As the tape recorder investigation proceeded, project leaders had to make a painful decision regarding science observations inbound to Jupiter. Only the slowest tape speed had been demonstrated to be safe and would be sufficient to capture the one-time only Probe data acquisition as the Orbiter overflew the descending Probe. Unique fields and particles data at Io, and in the Io torus, were also benign and those observations were added to the revised science plan at little risk. Unfortunately, inbound remote sensing of Jupiter, Europa, and Io, and other high-rate data had to be eliminated from the arrival sequence. This change would maximize the chances of securing the Probe data and preserving the recorder for its now virtually essential role in Galileo's orbital tour.

The magnetometer and plasma measurements during the fly-by were preserved in this adjusted science data acquisition plan, however, at a lower resolution than desired.

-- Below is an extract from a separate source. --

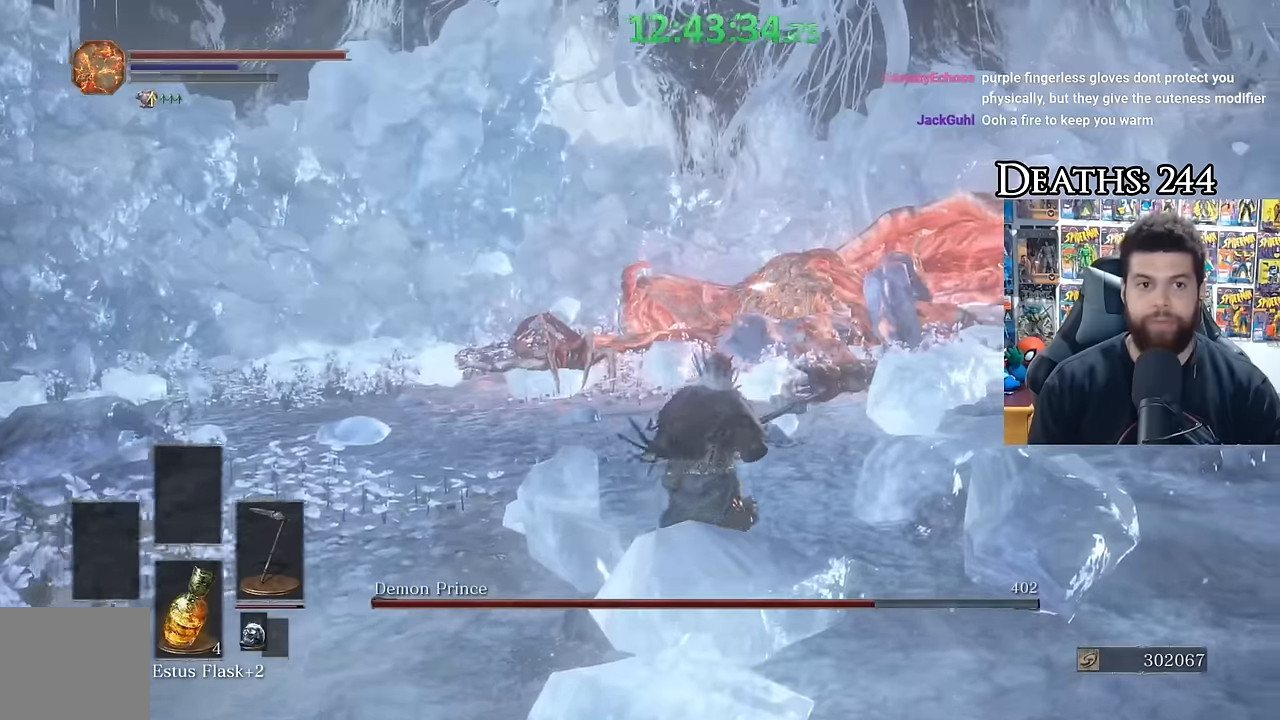
{"buttons": [], "left_stick": "up", "right_stick": "center", "button_events": []}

As a result, the magnetometer measurements at JOI were inconclusive regarding the presence of an internal field, and at odds with the results of the plasma instrument (Kivelson et al., 1996). The question of whether Io had an internally generated magnetic field, or whether the magnetic signal could be entirely explained by currents driven in its extended ionosphere had to wait for the acquisition of additional data. Studies of the torus using plasma waves generated in the region had to be abandoned because of the tape recorder restrictions. Sufficient data were acquired that questions of charge exchange and ion pickup between the ionosphere and the torus could be addressed in the ensuing months (Huddleston et al., 1998). The intensity of current along the Io auroral footprint field lines was a surprise. Intense electron beams were found to be streaming along the Io flux tube, the cylindrical volume created by the magnetic field lines that connect Io with Jupiter. The electron beams were found to be aligned with the magnetic field and moving both up and down the field lines. Analysis showed that the electrons were accelerated in the region of Io's flux tube just above Jupiter's ionosphere and form the downward current portion of the current system associated with Io's interaction with Jupiter's co-rotating plasma. This current system is illustrated in Figure 3.1.

Ideal Alfven wing model

Figure 3.1. Side view and the front view of the ideal Alfven wing model applied to Io. In the side view, Jupiter is located behind Io, in the front view Jupiter is to the far left. Magnetic field lines are bold with arrows, current flow lines are dashed with arrows, the boundaries of the current tubes are solid. Currents leaving the near-field region are connected along Alfven characteristics to the Alfven current tubes closing in the far-field region (after Saur et al., 2004).